## [DATASET EXTRACT]
^^^^
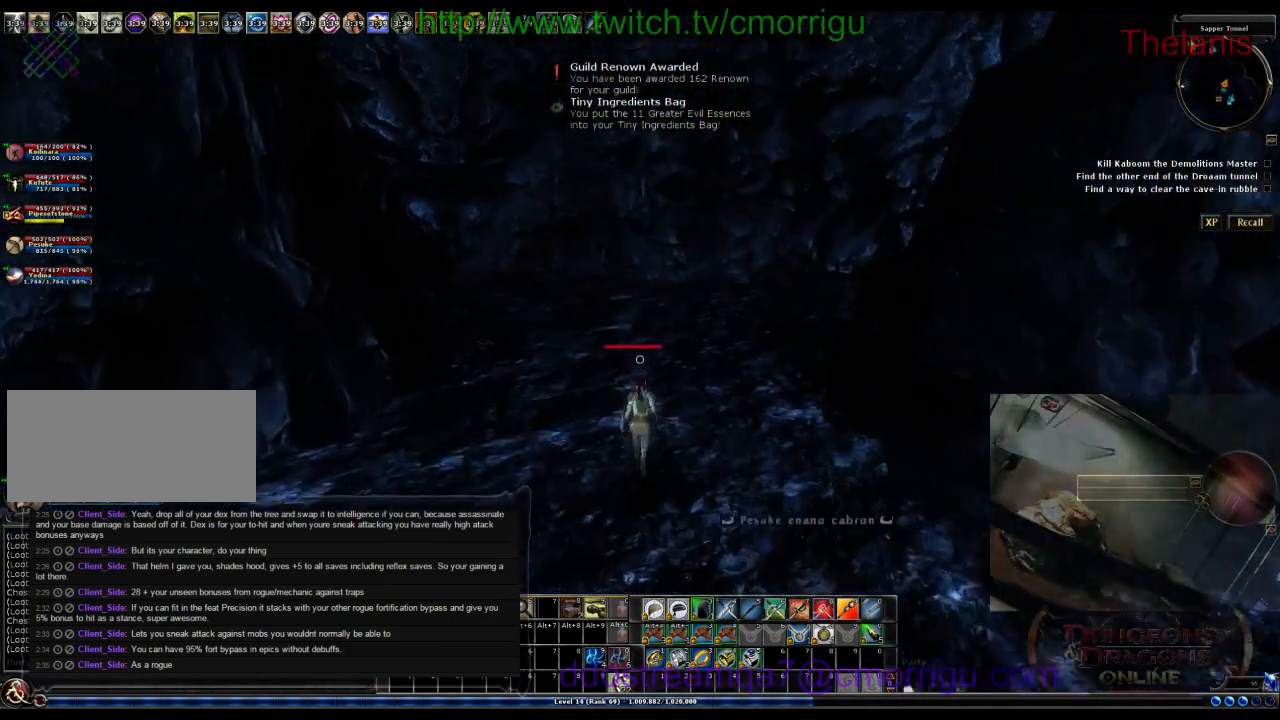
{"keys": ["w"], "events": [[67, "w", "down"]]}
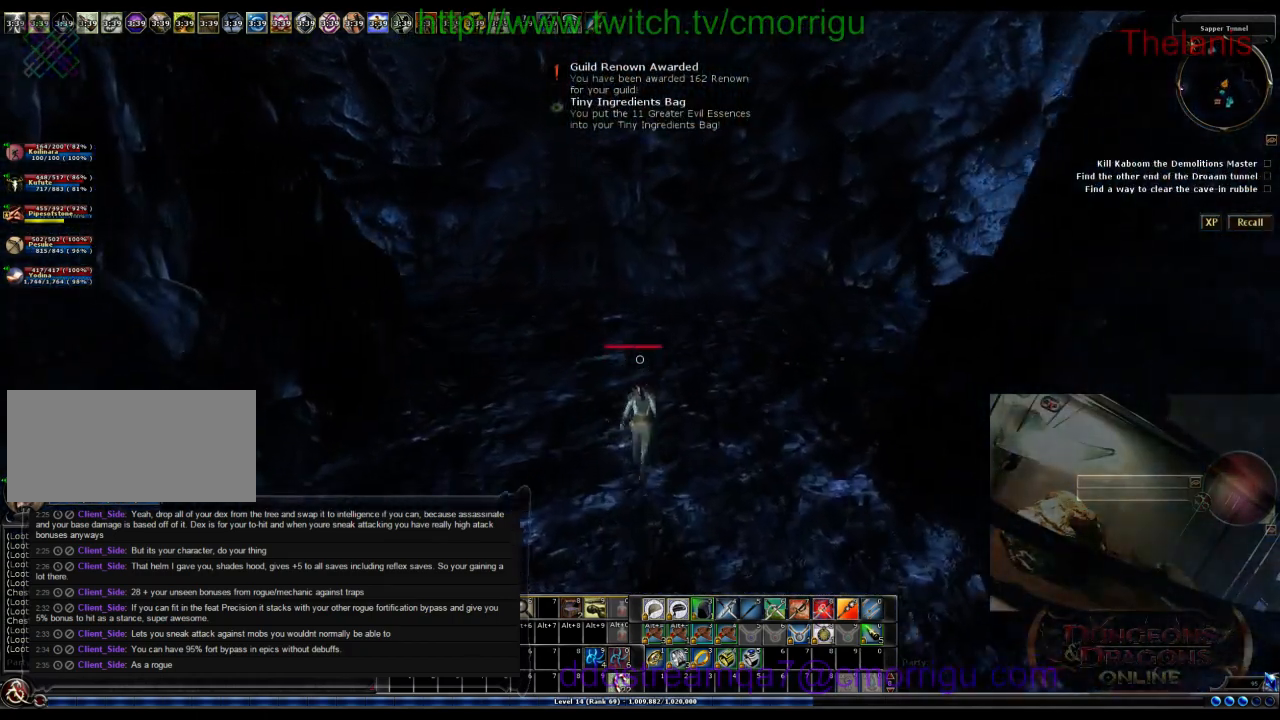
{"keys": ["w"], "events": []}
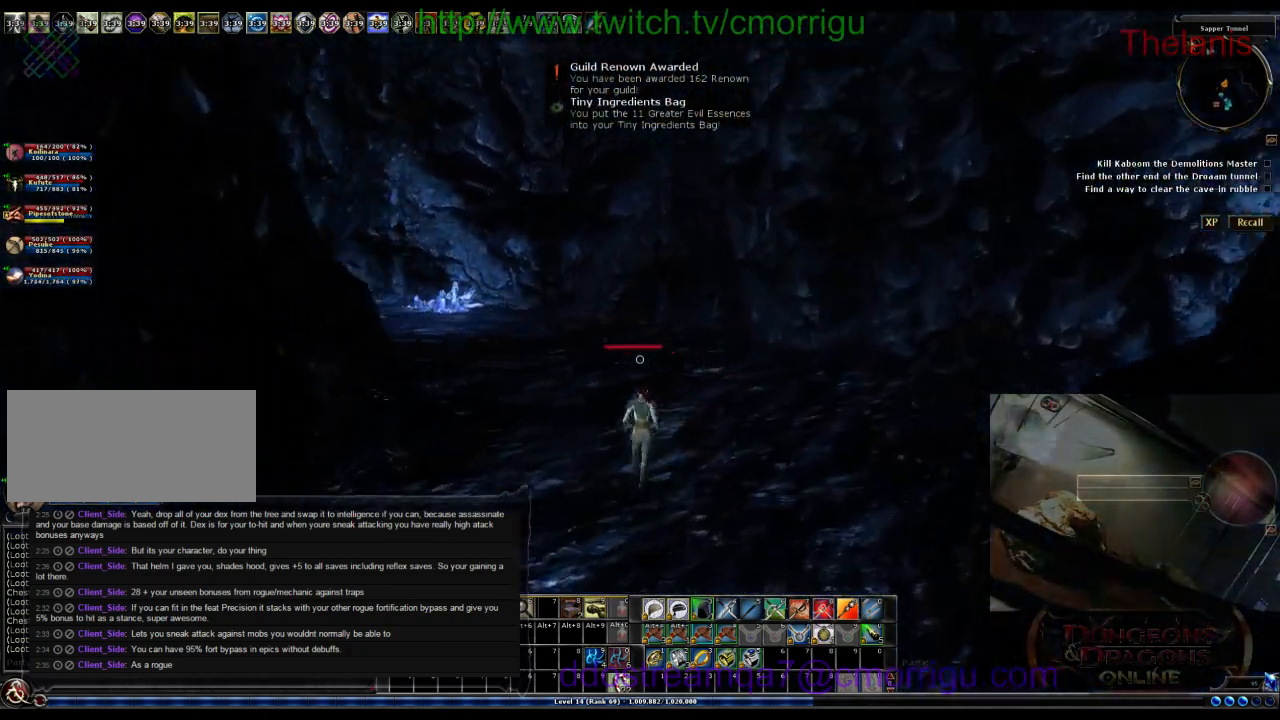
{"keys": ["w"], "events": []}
^^^^
## [EXERCISE OBJECTIVE]
Repeat the listing above in full, exactly, and omit its pictures.

## [OUTPUT FOR THIS TASK]
{"keys": ["w"], "events": [[67, "w", "down"]]}
{"keys": ["w"], "events": []}
{"keys": ["w"], "events": []}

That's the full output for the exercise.